__Instruction__. Please reproduce the records below with every "BABOR" changed to "Babor" and all other text left unchanged. Leave the pictures out of your answer.

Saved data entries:
------

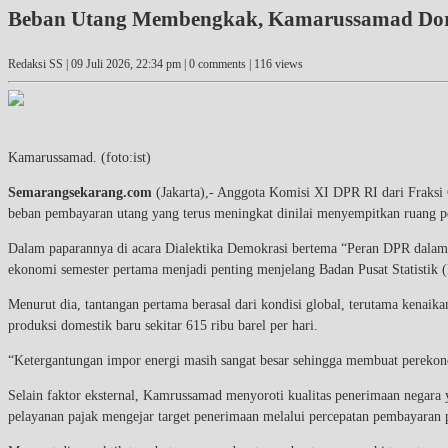
Beban Utang Membengkak, Kamarussamad Doro
Redaksi SS |
09 Juli 2026, 22:34 pm
| 0 comments | 116 views
Kamarussamad. (foto:ist)
Semarangsekarang.com
(Jakarta),- Anggota Komisi XI DPR RI dari Fraksi 
beban pembayaran utang yang terus meningkat dinilai menyempitkan ruang 
Dalam paparannya di acara Dialektika Demokrasi bertema “Peran DPR dalam
ekonomi semester pertama menjadi penting menjelang Badan Pusat Statisti
Menurut dia, tantangan pertama berasal dari kondisi global, terutama kenaik
produksi domestik baru sekitar 615 ribu barel per hari.
“Ketergantungan impor energi masih sangat besar sehingga membuat perekono
Selain faktor eksternal, Kamrussamad menyoroti kualitas penerimaan negar
pelayanan pajak mengejar target penerimaan melalui percepatan pembayaran p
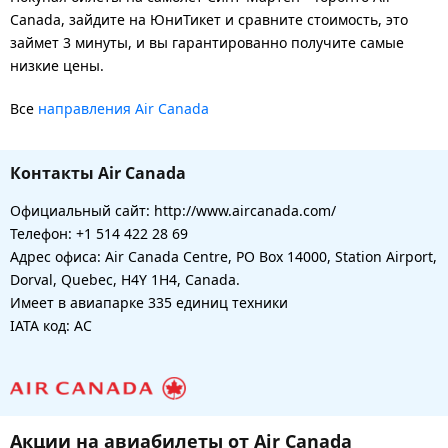
Canada, зайдите на ЮниТикет и сравните стоимость, это
займет 3 минуты, и вы гарантированно получите самые
низкие цены.
Все
направления Air Canada
Контакты Air Canada
Официальный сайт: http://www.aircanada.com/
Телефон: +1 514 422 28 69
Адрес офиса: Air Canada Centre, PO Box 14000, Station Airport,
Dorval, Quebec, H4Y 1H4, Canada.
Имеет в авиапарке 335 единиц техники
IATA код: AC
Акции на авиабилеты от Air Canada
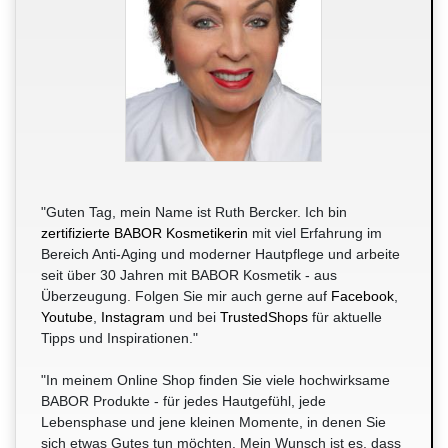
"Guten Tag, mein Name ist Ruth Bercker. Ich bin
zertifizierte BABOR Kosmetikerin
mit viel Erfahrung im
Bereich Anti-Aging und moderner Hautpflege und arbeite
seit über 30 Jahren mit BABOR Kosmetik - aus
Überzeugung. Folgen Sie mir auch gerne auf
Facebook
,
Youtube
,
Instagram
und bei
TrustedShops
für aktuelle
Tipps und Inspirationen."
"In meinem Online Shop finden Sie viele hochwirksame
BABOR Produkte - für jedes Hautgefühl, jede
Lebensphase und jene kleinen Momente, in denen Sie
sich etwas Gutes tun möchten. Mein Wunsch ist es, dass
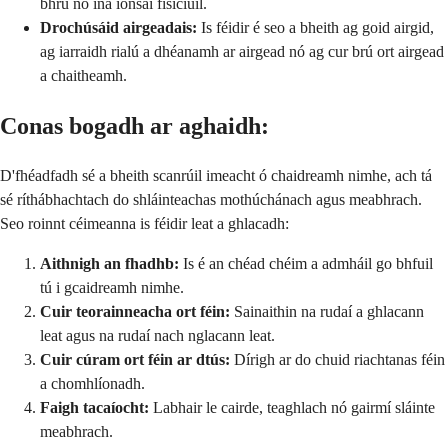
bhrú nó ina ionsaí fisiciúil.
Drochúsáid airgeadais:
Is féidir é seo a bheith ag goid airgid,
ag iarraidh rialú a dhéanamh ar airgead nó ag cur brú ort airgead
a chaitheamh.
Conas bogadh ar aghaidh:
D'fhéadfadh sé a bheith scanrúil imeacht ó chaidreamh nimhe, ach tá
sé ríthábhachtach do shláinteachas mothúchánach agus meabhrach.
Seo roinnt céimeanna is féidir leat a ghlacadh:
Aithnigh an fhadhb:
Is é an chéad chéim a admháil go bhfuil
tú i gcaidreamh nimhe.
Cuir teorainneacha ort féin:
Sainaithin na rudaí a ghlacann
leat agus na rudaí nach nglacann leat.
Cuir cúram ort féin ar dtús:
Dírigh ar do chuid riachtanas féin
a chomhlíonadh.
Faigh tacaíocht:
Labhair le cairde, teaghlach nó gairmí sláinte
meabhrach.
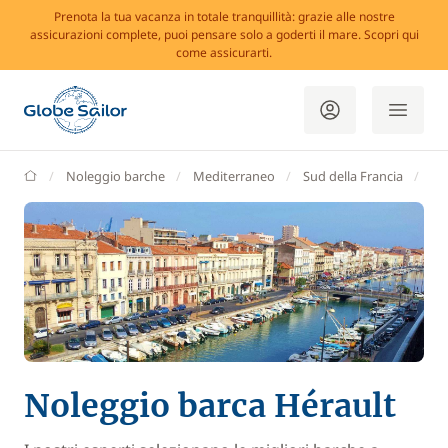
Prenota la tua vacanza in totale tranquillità: grazie alle nostre
assicurazioni complete, puoi pensare solo a goderti il mare. Scopri qui
come assicurarti.
GlobeSailor
Noleggio barche
Mediterraneo
Sud della Francia
Hé
Noleggio barca Hérault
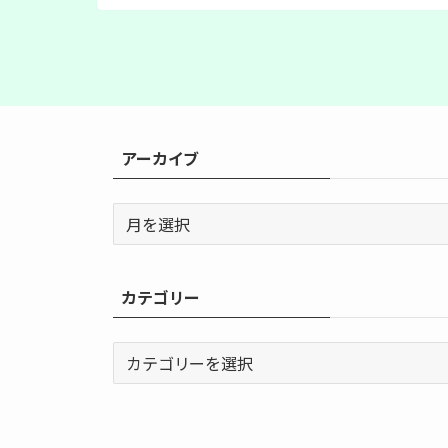
アーカイブ
ア
ー
カ
イ
カテゴリー
ブ
カ
テ
ゴ
リ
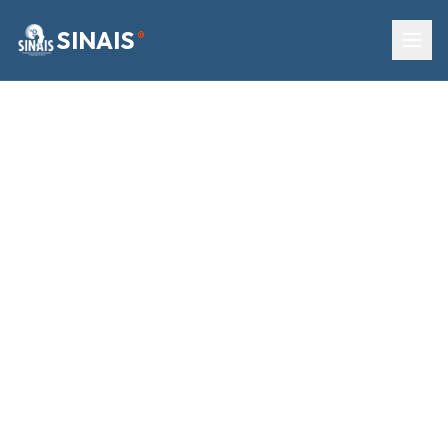
SINAIS
®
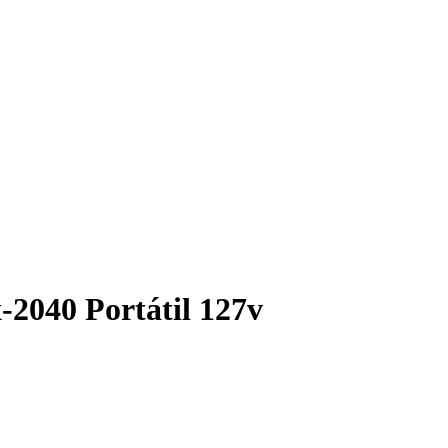
-2040 Portátil 127v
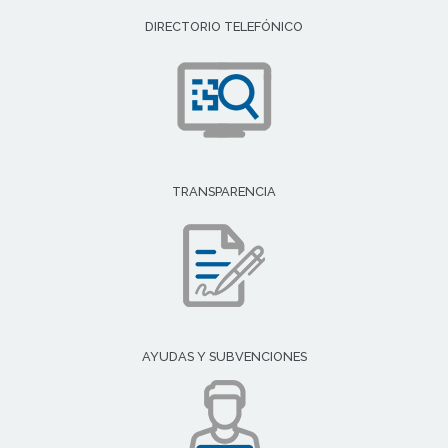
DIRECTORIO TELEFÓNICO
TRANSPARENCIA
AYUDAS Y SUBVENCIONES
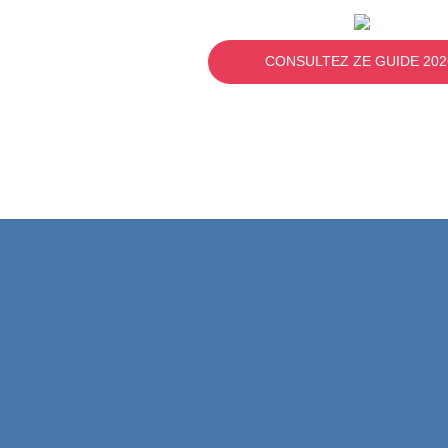
CONSULTEZ ZE GUIDE 202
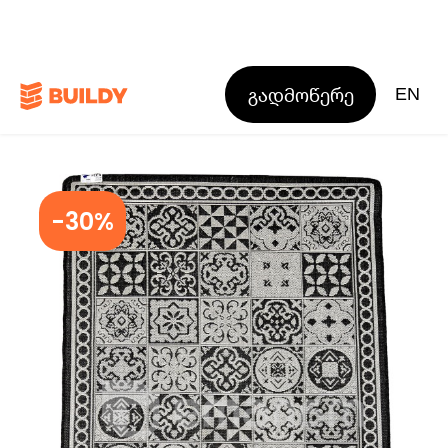
გადმოწერე
EN
-30%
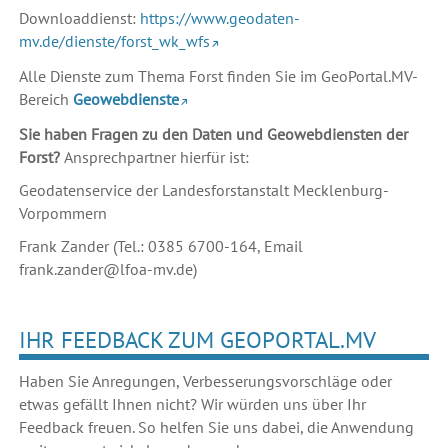
Downloaddienst:
https://www.geodaten-
mv.de/dienste/forst_wk_wfs
Alle Dienste zum Thema Forst finden Sie im GeoPortal.MV-
Bereich
Geowebdienste
Sie haben Fragen zu den Daten und Geowebdiensten der
Forst?
Ansprechpartner hierfür ist:
Geodatenservice der Landesforstanstalt Mecklenburg-
Vorpommern
Frank Zander (Tel.: 0385 6700-164, Email
frank.zander@lfoa-mv.de)
IHR FEEDBACK ZUM GEOPORTAL.MV
Haben Sie Anregungen, Verbesserungsvorschläge oder
etwas gefällt Ihnen nicht? Wir würden uns über Ihr
Feedback freuen. So helfen Sie uns dabei, die Anwendung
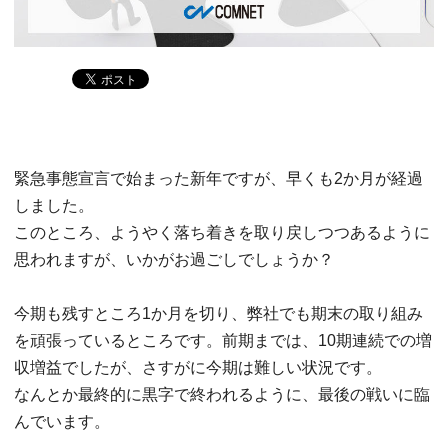
緊急事態宣言で始まった新年ですが、早くも2か月が経過
しました。
このところ、ようやく落ち着きを取り戻しつつあるように
思われますが、いかがお過ごしでしょうか？
今期も残すところ1か月を切り、弊社でも期末の取り組み
を頑張っているところです。前期までは、10期連続での増
収増益でしたが、さすがに今期は難しい状況です。
なんとか最終的に黒字で終われるように、最後の戦いに臨
んでいます。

------

__Problem solution__.
Beban Utang Membengkak, Kamarussamad Doro
Redaksi SS |
09 Juli 2026, 22:34 pm
| 0 comments | 116 views
Kamarussamad. (foto:ist)
Semarangsekarang.com
(Jakarta),- Anggota Komisi XI DPR RI dari Fraksi 
beban pembayaran utang yang terus meningkat dinilai menyempitkan ruang 
Dalam paparannya di acara Dialektika Demokrasi bertema “Peran DPR dalam
ekonomi semester pertama menjadi penting menjelang Badan Pusat Statisti
Menurut dia, tantangan pertama berasal dari kondisi global, terutama kenaik
produksi domestik baru sekitar 615 ribu barel per hari.
“Ketergantungan impor energi masih sangat besar sehingga membuat perekono
Selain faktor eksternal, Kamrussamad menyoroti kualitas penerimaan negar
pelayanan pajak mengejar target penerimaan melalui percepatan pembayaran p
Canada, зайдите на ЮниТикет и сравните стоимость, это
займет 3 минуты, и вы гарантированно получите самые
низкие цены.
Все
направления Air Canada
Контакты Air Canada
Официальный сайт: http://www.aircanada.com/
Телефон: +1 514 422 28 69
Адрес офиса: Air Canada Centre, PO Box 14000, Station Airport,
Dorval, Quebec, H4Y 1H4, Canada.
Имеет в авиапарке 335 единиц техники
IATA код: AC
Акции на авиабилеты от Air Canada
"Guten Tag, mein Name ist Ruth Bercker. Ich bin
zertifizierte Babor Kosmetikerin
mit viel Erfahrung im
Bereich Anti-Aging und moderner Hautpflege und arbeite
seit über 30 Jahren mit Babor Kosmetik - aus
Überzeugung. Folgen Sie mir auch gerne auf
Facebook
,
Youtube
,
Instagram
und bei
TrustedShops
für aktuelle
Tipps und Inspirationen."
"In meinem Online Shop finden Sie viele hochwirksame
Babor Produkte - für jedes Hautgefühl, jede
Lebensphase und jene kleinen Momente, in denen Sie
sich etwas Gutes tun möchten. Mein Wunsch ist es, dass
bhrú nó ina ionsaí fisiciúil.
Drochúsáid airgeadais:
Is féidir é seo a bheith ag goid airgid,
ag iarraidh rialú a dhéanamh ar airgead nó ag cur brú ort airgead
a chaitheamh.
Conas bogadh ar aghaidh:
D'fhéadfadh sé a bheith scanrúil imeacht ó chaidreamh nimhe, ach tá
sé ríthábhachtach do shláinteachas mothúchánach agus meabhrach.
Seo roinnt céimeanna is féidir leat a ghlacadh:
Aithnigh an fhadhb:
Is é an chéad chéim a admháil go bhfuil
tú i gcaidreamh nimhe.
Cuir teorainneacha ort féin:
Sainaithin na rudaí a ghlacann
leat agus na rudaí nach nglacann leat.
Cuir cúram ort féin ar dtús:
Dírigh ar do chuid riachtanas féin
a chomhlíonadh.
Faigh tacaíocht:
Labhair le cairde, teaghlach nó gairmí sláinte
meabhrach.
Prenota la tua vacanza in totale tranquillità: grazie alle nostre
assicurazioni complete, puoi pensare solo a goderti il mare. Scopri qui
come assicurarti.
GlobeSailor
Noleggio barche
Mediterraneo
Sud della Francia
Hé
Noleggio barca Hérault
アーカイブ
ア
ー
カ
イ
カテゴリー
ブ
カ
テ
ゴ
リ
SINAIS
®
-2040 Portátil 127v
DIRECTORIO TELEFÓNICO
TRANSPARENCIA
AYUDAS Y SUBVENCIONES
CONSULTEZ ZE GUIDE 202
გადმოწერე
EN
-30%
Downloaddienst:
https://www.geodaten-
mv.de/dienste/forst_wk_wfs
Alle Dienste zum Thema Forst finden Sie im GeoPortal.MV-
Bereich
Geowebdienste
Sie haben Fragen zu den Daten und Geowebdiensten der
Forst?
Ansprechpartner hierfür ist:
Geodatenservice der Landesforstanstalt Mecklenburg-
Vorpommern
Frank Zander (Tel.: 0385 6700-164, Email
frank.zander@lfoa-mv.de)
IHR FEEDBACK ZUM GEOPORTAL.MV
Haben Sie Anregungen, Verbesserungsvorschläge oder
etwas gefällt Ihnen nicht? Wir würden uns über Ihr
Feedback freuen. So helfen Sie uns dabei, die Anwendung
緊急事態宣言で始まった新年ですが、早くも2か月が経過
しました。
このところ、ようやく落ち着きを取り戻しつつあるように
思われますが、いかがお過ごしでしょうか？
今期も残すところ1か月を切り、弊社でも期末の取り組み
を頑張っているところです。前期までは、10期連続での増
収増益でしたが、さすがに今期は難しい状況です。
なんとか最終的に黒字で終われるように、最後の戦いに臨
んでいます。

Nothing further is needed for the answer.